There are many issues facing educators today, which impact the academic lives of today’s students. One issue at the forefront is the organization and implementation of a Response to Intervention model within school districts across the state. A Response to Intervention (RTI) model allows all school personnel to better integrate the services offered within districts or buildings, thereby enhancing the delivery of all available services.
RTI is composed of three main components: A tiered system of services, a problem-solving approach, and a data collection system. First, the tiered system allows each student’s individual needs to be addressed. Services are offered through tiers: universal services offered to all students, supplemental services offered to students who need some additional support, and intensive services for those students who need extensive support. Secondly, the problem solving approach allows teams of people to work together to meet those student’s needs. Finally, the data collection system is the key component to noting how the students are progressing and achieving the necessary benchmarks.

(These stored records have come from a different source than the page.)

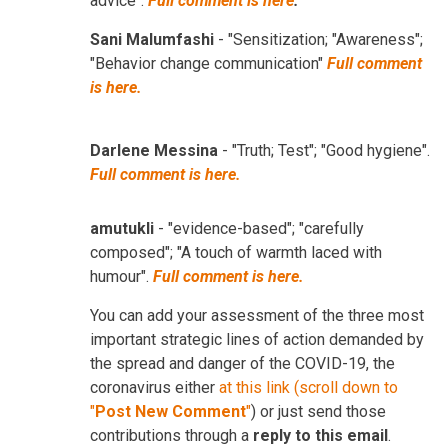
advice".
Full comment is here
.
Sani Malumfashi
- "Sensitization; "Awareness";
"Behavior change communication"
Full comment
is here.
Darlene Messina
- "Truth; Test"; "Good hygiene".
Full comment is here.
amutukli
- "evidence-based"; "carefully
composed"; "A touch of warmth laced with
humour".
Full comment is here.
You can add your assessment of the three most
important strategic lines of action demanded by
the spread and danger of the COVID-19, the
coronavirus either
at this link (scroll down to
"
Post New Comment
"
) or just send those
contributions through a
reply to this email
.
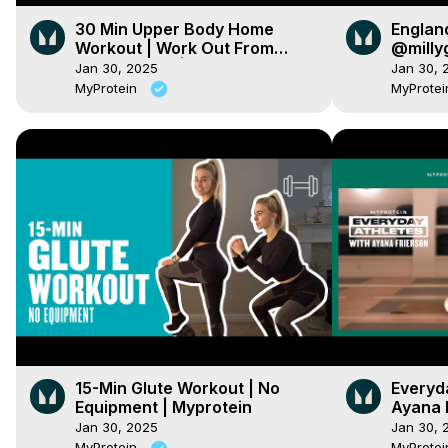
30 Min Upper Body Home
Englan
Workout | Work Out From
@milly
Home Series | Myprotein
Techni
Jan 30, 2025
Jan 30, 
| Mypro
MyProtein
MyProte
15-Min Glute Workout | No
Everyda
Equipment | Myprotein
Ayana 
Jan 30, 2025
Jan 30, 
MyProtein
MyProte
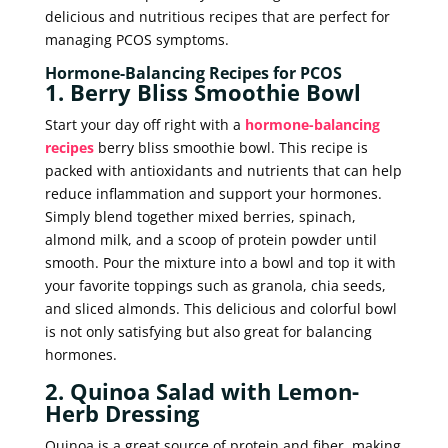
delicious and nutritious recipes that are perfect for
managing PCOS symptoms.
Hormone-Balancing Recipes for PCOS
1. Berry Bliss Smoothie Bowl
Start your day off right with a
hormone-balancing
recipes
berry bliss smoothie bowl. This recipe is
packed with antioxidants and nutrients that can help
reduce inflammation and support your hormones.
Simply blend together mixed berries, spinach,
almond milk, and a scoop of protein powder until
smooth. Pour the mixture into a bowl and top it with
your favorite toppings such as granola, chia seeds,
and sliced almonds. This delicious and colorful bowl
is not only satisfying but also great for balancing
hormones.
2. Quinoa Salad with Lemon-
Herb Dressing
Quinoa is a great source of protein and fiber, making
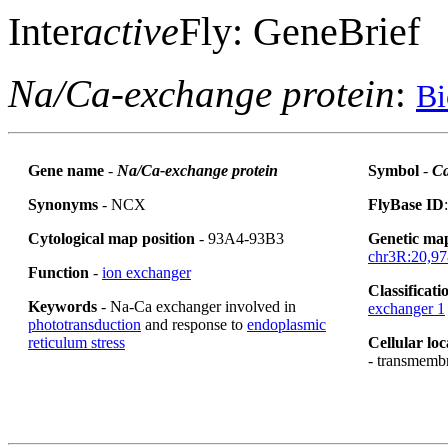
Inter
active
Fly: GeneBrief
Na/Ca-exchange protein
:
Bi
Gene name
-
Na/Ca-exchange protein
Symbol
-
Ca
Synonyms
- NCX
FlyBase ID
Cytological map position
- 93A4-93B3
Genetic map
chr3R:20,97
Function
-
ion exchanger
Classificati
Keywords
- Na-Ca exchanger involved in
exchanger 1
phototransduction
and response to
endoplasmic
reticulum stress
Cellular loc
- transmemb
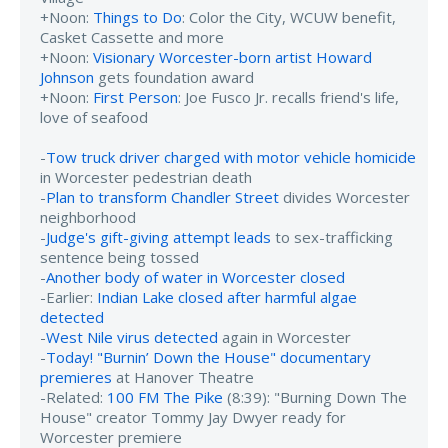
+Noon:
Things to Do
: Color the City, WCUW benefit,
Casket Cassette and more
+Noon:
Visionary Worcester-born artist Howard
Johnson
gets foundation award
+Noon:
First Person
: Joe Fusco Jr. recalls friend's life,
love of seafood
-
Tow truck driver charged with motor vehicle homicide
in Worcester pedestrian death
-
Plan to transform Chandler Street
divides Worcester
neighborhood
-
Judge's gift-giving attempt leads
to sex-trafficking
sentence being tossed
-
Another body of water in Worcester closed
-Earlier:
Indian Lake closed after harmful algae
detected
-
West Nile virus detected
again in Worcester
-
Today! "Burnin’ Down the House" documentary
premieres
at Hanover Theatre
-Related:
100 FM The Pike
(8:39): "Burning Down The
House" creator Tommy Jay Dwyer ready for
Worcester premiere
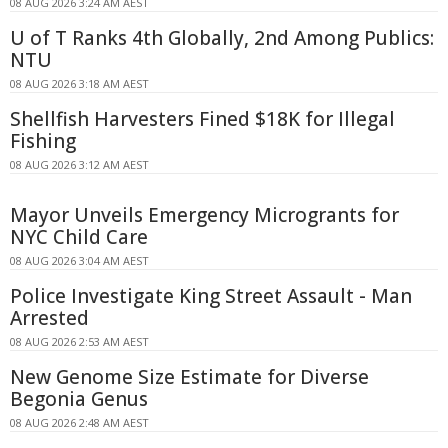
08 AUG 2026 3:24 AM AEST
U of T Ranks 4th Globally, 2nd Among Publics:
NTU
08 AUG 2026 3:18 AM AEST
Shellfish Harvesters Fined $18K for Illegal
Fishing
08 AUG 2026 3:12 AM AEST
Mayor Unveils Emergency Microgrants for
NYC Child Care
08 AUG 2026 3:04 AM AEST
Police Investigate King Street Assault - Man
Arrested
08 AUG 2026 2:53 AM AEST
New Genome Size Estimate for Diverse
Begonia Genus
08 AUG 2026 2:48 AM AEST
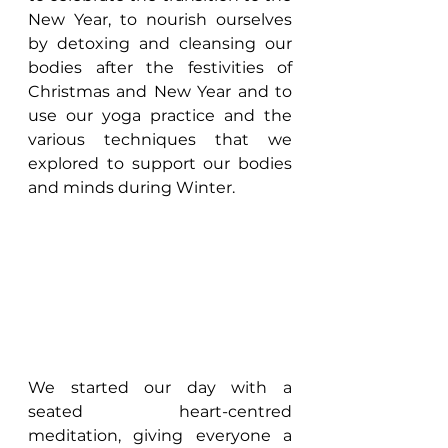
New Year, to nourish ourselves 
by detoxing and cleansing our 
bodies after the festivities of 
Christmas and New Year and to 
use our yoga practice and the 
various techniques that we 
explored to support our bodies 
and minds during Winter.
We started our day with a 
seated heart-centred 
meditation, giving everyone a 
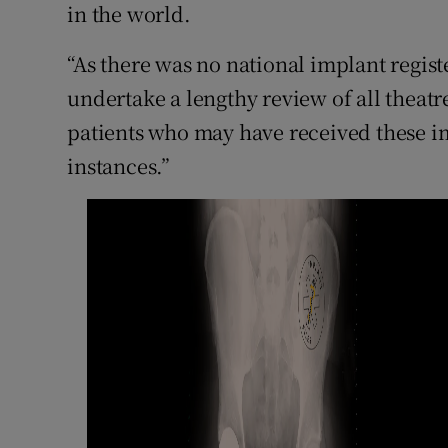
in the world.
“As there was no national implant registe
undertake a lengthy review of all theatre
patients who may have received these im
instances.”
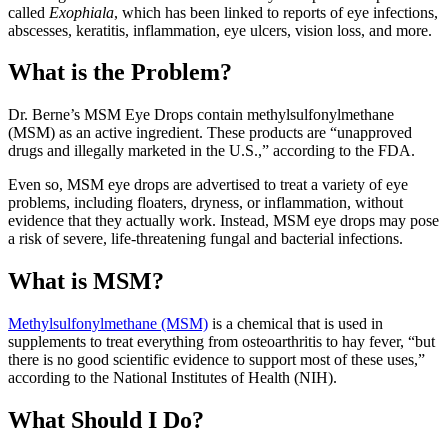
called
Exophiala
, which has been linked to reports of eye infections,
abscesses, keratitis, inflammation, eye ulcers, vision loss, and more.
What is the Problem?
Dr. Berne’s MSM Eye Drops contain methylsulfonylmethane
(MSM) as an active ingredient. These products are “unapproved
drugs and illegally marketed in the U.S.,” according to the FDA.
Even so, MSM eye drops are advertised to treat a variety of eye
problems, including floaters, dryness, or inflammation, without
evidence that they actually work. Instead, MSM eye drops may pose
a risk of severe, life-threatening fungal and bacterial infections.
What is MSM?
Methylsulfonylmethane (MSM)
is a chemical that is used in
supplements to treat everything from osteoarthritis to hay fever, “but
there is no good scientific evidence to support most of these uses,”
according to the National Institutes of Health (NIH).
What Should I Do?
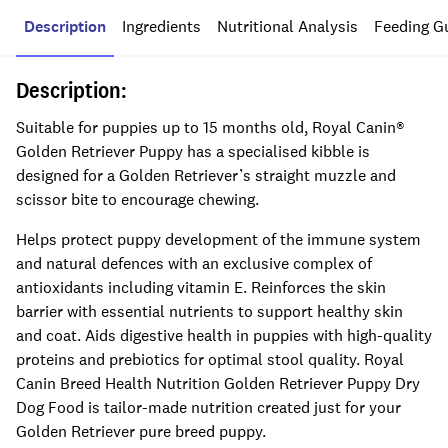
Description
Ingredients
Nutritional Analysis
Feeding G
Description:
Suitable for puppies up to 15 months old, Royal Canin®
Golden Retriever Puppy has a specialised kibble is
designed for a Golden Retriever’s straight muzzle and
scissor bite to encourage chewing.
Helps protect puppy development of the immune system
and natural defences with an exclusive complex of
antioxidants including vitamin E. Reinforces the skin
barrier with essential nutrients to support healthy skin
and coat. Aids digestive health in puppies with high-quality
proteins and prebiotics for optimal stool quality. Royal
Canin Breed Health Nutrition Golden Retriever Puppy Dry
Dog Food is tailor-made nutrition created just for your
Golden Retriever pure breed puppy.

RTI allows for districts to increase involvement from all interested parties in a student’s education including: staff, students and parents. It automatically allows for the accountability required by federal and state legislation, and also increases student achievement. However, it is not without it’s detractions. RTI requires new skills and training across the field. Often the implementation of the data collection and management is overwhelming.
I believe that using an RTI model is beneficial when implemented in a thoughtful manner. The mind-shift and perhaps personnel shift that may need to occur should be provided through staff development and the implementation of coaching. Additionally, I believe that shifting the focus from how students are performing from where students are placed is singularly the biggest step forward in pre-referral and service delivery in decades.